California's Plan For Homelessness
By: David H.
During California Governor Gavin Newsom’s State of the State address, he announced an ambitious idea to solve homelessness. This project left some people wondering, what is California's plan for homelessness?
Newsom reported, 1.6 million fewer Californians are living in poverty today than in 2011 just before identifying the victory as camouflage to the more significant issue of homelessness.
Newsom expressed during the speech how Californians pride themselves on an unwavering sense of compassion and justice for humankind. However, he then identifies how there’s nothing compassionate about allowing a fellow Californian to live on the street, huddled in cars or makeshift encampments.
“We will reduce street homelessness quickly and humanely through emergency actions,” - Gavin Newsom
Economists estimate Newsom will issue a tax increase to million-dollar earners. Currently, California income tax rates for million-dollar earners is 13.3 percent. Yet, the actual methodology to bring the project into the formation is unknown. Democratic Assemblyman David Chiu of San Francisco advocated a hard look at homelessness spending.
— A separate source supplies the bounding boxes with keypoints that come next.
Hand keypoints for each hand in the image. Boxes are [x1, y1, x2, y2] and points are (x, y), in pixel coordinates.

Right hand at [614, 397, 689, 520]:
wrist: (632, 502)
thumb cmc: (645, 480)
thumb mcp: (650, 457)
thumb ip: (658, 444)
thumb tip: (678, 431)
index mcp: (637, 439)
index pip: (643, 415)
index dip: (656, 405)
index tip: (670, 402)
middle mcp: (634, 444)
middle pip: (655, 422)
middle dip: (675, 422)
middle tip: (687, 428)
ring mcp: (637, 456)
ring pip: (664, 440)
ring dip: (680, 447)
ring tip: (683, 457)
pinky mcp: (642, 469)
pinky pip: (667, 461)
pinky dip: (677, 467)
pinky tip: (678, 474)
Newsom's administration proposed spending $750 million to move homeless people into shelters. Plus, $700 million to expand homeless services under Medi-Cal, the healthcare program for the impoverished. The one billion four hundred fifty million dollars would be in addition to the $1 billion the state of California is currently allocating to homelessness.
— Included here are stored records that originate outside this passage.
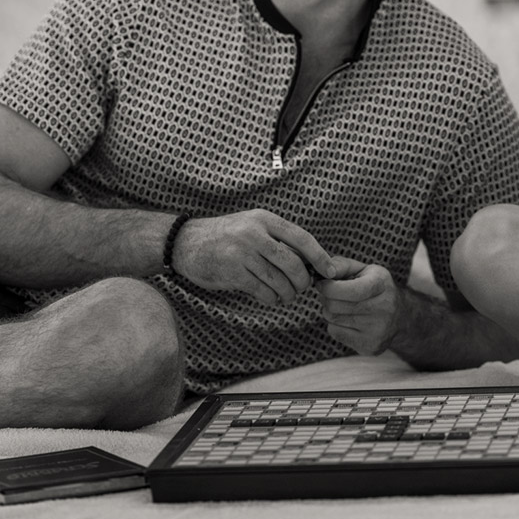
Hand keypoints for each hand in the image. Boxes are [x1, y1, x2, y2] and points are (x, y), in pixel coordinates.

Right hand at [173, 210, 336, 305]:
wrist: (187, 242)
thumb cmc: (226, 236)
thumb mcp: (252, 226)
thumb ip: (277, 239)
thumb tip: (311, 261)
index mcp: (265, 220)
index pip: (302, 238)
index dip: (320, 257)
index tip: (331, 271)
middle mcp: (255, 234)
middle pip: (294, 264)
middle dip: (302, 282)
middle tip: (301, 288)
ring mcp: (243, 253)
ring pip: (280, 281)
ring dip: (288, 294)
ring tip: (286, 296)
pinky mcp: (233, 272)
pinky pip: (264, 292)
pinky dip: (272, 299)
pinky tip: (270, 298)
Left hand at [316, 257, 399, 354]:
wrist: (401, 316)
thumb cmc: (375, 288)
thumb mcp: (364, 270)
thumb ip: (341, 265)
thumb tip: (325, 270)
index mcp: (381, 285)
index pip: (350, 291)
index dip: (329, 287)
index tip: (321, 283)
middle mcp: (383, 308)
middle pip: (335, 306)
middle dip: (326, 298)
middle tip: (330, 294)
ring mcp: (378, 330)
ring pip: (333, 319)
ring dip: (330, 311)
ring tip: (341, 306)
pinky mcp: (370, 346)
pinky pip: (336, 333)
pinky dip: (335, 325)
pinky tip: (348, 320)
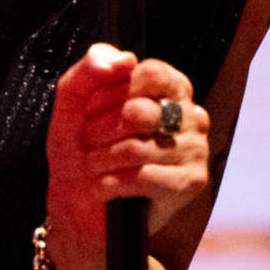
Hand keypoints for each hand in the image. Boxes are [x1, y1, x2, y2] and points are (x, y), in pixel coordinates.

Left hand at [43, 43, 210, 269]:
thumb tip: (123, 58)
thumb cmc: (82, 153)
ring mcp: (196, 148)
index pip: (150, 73)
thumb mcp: (73, 105)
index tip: (93, 111)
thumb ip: (89, 71)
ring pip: (139, 146)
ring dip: (101, 160)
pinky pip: (145, 175)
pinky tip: (103, 188)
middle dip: (100, 130)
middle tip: (89, 144)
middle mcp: (191, 114)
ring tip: (93, 168)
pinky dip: (112, 183)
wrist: (81, 210)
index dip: (111, 94)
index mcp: (169, 89)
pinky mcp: (191, 183)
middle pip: (141, 109)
“To reverse decades of neglect and turn around a crisis this deep-rooted, we’re also going to need more than one-time funding. We need significantly sustainable revenue." - Gavin Newsom
The funding source piqued interest from state Legislatures. Assemblyman Miguel Santiago (D-Los Angeles) aims to introduce legislation that would allocate $2 billion a year to fight homelessness. However, Santiago hasn’t identified the money source. Assembly Speaker Anthony Rendon (D-Lakewood) reported setting aside $7 billion for housing solutions in the coming years.
Homelessness is everyone’s problem, that may or may not become resolved with more money. Will California Governor and Legislature raise taxes on the middle class, or target the rich? What is California's plan for homelessness?